The Noma of nightlife: Welcome to Hong Kong’s first sustainable bar, The Penicillin
[July 10, 2021: Josh Shavit]
From left to right: co-founders Agung Prabowo, Laura Prabowo, Katy Ghale and Roman Ghale opened the bar in November 2020. Credit: Penicillin Hong Kong
At first glance, Penicillin is like any other upscale bar: dimly lit with plush green velvet benches around low tables, guests sipping on cocktails and snacking on bowls of salty chips, with sultry jazz humming in the background.
“The Penecillin is the first bar in Hong Kong entirely focused on sustainability,” Prabowo said. “In Hong Kong, it‘s very hard to be 100 per cent sustainable, it’s probably impossible … But a lot of restaurants have already tried, so why not bars?”
In 2019, just 29% of Hong Kong's nearly 5.7 million metric tons of waste was recycled -- and it appears to be a downward trend. Government data shows that Hong Kong's recycling rates have fallen over the past decade, which means while less waste was produced, the amount going to landfill still increased by 21%.
It's all part of a broader concept -- from drinks to furniture -- built around reducing waste and minimizing carbon emissions.
Prabowo is realistic about the difficulties of establishing a completely sustainable bar but is seeking to establish a closed loop system that will see ingredients used to their fullest – a concept pioneered in London at White Lyan, which drew attention for being the first cocktail bar in the world to use no perishables and even no ice.
The bar's name is a reference not only to the classic cocktail but to penicillium, the fungi that produces penicillin. The antibiotic was only produced in large quantities once research was carried out in regards to its fermentation. This process features largely at Prabowo’s new bar, which will come complete with a fermentation room and a lab that together will produce ingredients for the bar and its kitchen.
For the team at Penicillin, the goal is to turn single-use culture on its head, and the team is constantly looking for new ways to reuse, recycle and minimize waste. Lemons, for instance, are squeezed for their juices, and the remaining pulp, seeds and skin are separated to be brewed into sparkling lemon "wine", or dried for cocktail garnishes, says Agung.
"We have to think twice before we put anything in the rubbish bin," he says. "You can collect things for the next ingredient, rather than buy it new."
It's not just the drinks -- designed by architecture firm Collective, sustainability has been built into the foundations of the bar with furniture and fittings made locally from recycled materials.
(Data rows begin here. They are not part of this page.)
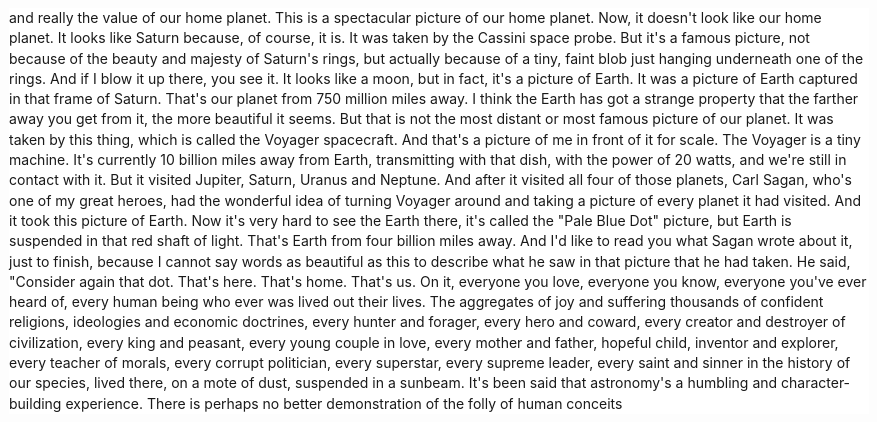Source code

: and really the value of our home planet.
This is a spectacular picture of our home planet.
Now, it doesn&#39;t look like our home planet.
It looks like Saturn because, of course, it is.
It was taken by the Cassini space probe.
But it&#39;s a famous picture, not because of
the beauty and majesty of Saturn&#39;s rings,
but actually because of a tiny, faint blob
just hanging underneath one of the rings.
And if I blow it up there, you see it.
It looks like a moon,
but in fact, it&#39;s a picture of Earth.
It was a picture of Earth captured in that frame of Saturn.
That&#39;s our planet from 750 million miles away.
I think the Earth has got a strange property
that the farther away you get from it,
the more beautiful it seems.
But that is not the most distant or most famous picture of our planet.
It was taken by this thing, which is called the Voyager spacecraft.
And that&#39;s a picture of me in front of it for scale.
The Voyager is a tiny machine.
It&#39;s currently 10 billion miles away from Earth,
transmitting with that dish, with the power of 20 watts,
and we&#39;re still in contact with it.
But it visited Jupiter, Saturn,
Uranus and Neptune.
And after it visited all four of those planets,
Carl Sagan, who&#39;s one of my great heroes,
had the wonderful idea
of turning Voyager around
and taking a picture of every planet it had visited.
And it took this picture of Earth.
Now it&#39;s very hard to see the Earth there, it&#39;s called the &quot;Pale Blue Dot&quot; picture,
but Earth is suspended in that red shaft of light.
That&#39;s Earth from four billion miles away.
And I&#39;d like to read you what
Sagan wrote about it, just to finish,
because I cannot say words as beautiful as this
to describe what he saw
in that picture that he had taken.
He said, &quot;Consider again that dot.
That&#39;s here. That&#39;s home. That&#39;s us.
On it, everyone you love,
everyone you know, everyone you&#39;ve ever heard of,
every human being who ever was
lived out their lives.
The aggregates of joy and suffering
thousands of confident religions,
ideologies and economic doctrines,
every hunter and forager, every hero and coward,
every creator and destroyer of civilization,
every king and peasant, every young couple in love,
every mother and father, hopeful child,
inventor and explorer,
every teacher of morals, every corrupt politician,
every superstar, every supreme leader,
every saint and sinner in the history of our species,
lived there, on a mote of dust,
suspended in a sunbeam.
It&#39;s been said that astronomy&#39;s a humbling
and character-building experience.
There is perhaps no better demonstration
of the folly of human conceits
Trees uprooted during the 2018 Typhoon Mangkhut have been turned into tables and finished with recycled aluminum soda cans, while the LED wall lights are rescued tubes from Hong Kong's iconic neon street signs. Every detail, from the recycled-paper business cards to the custom-made recycled-cotton uniforms, has been carefully considered.
"There's actually fun ways to do sustainability," says Agung.
Despite the obstacles that make it difficult for a bar to be fully sustainable – such as the large amount of energy required for refrigeration – Prabowo is setting his sights high.
His aim is for The Penicillin to be the “Noma of bars in Hong Kong”, in reference to the famed Copenhagen restaurant that was named Best Restaurant in the World by Restaurant magazine for four years. Noma’s chef, René Redzepi, stressed sustainability, something primarily achieved through use of local, seasonal ingredients and a focus on foraging.
“We’re doing Noma style but for drinks rather than food,” Prabowo explains.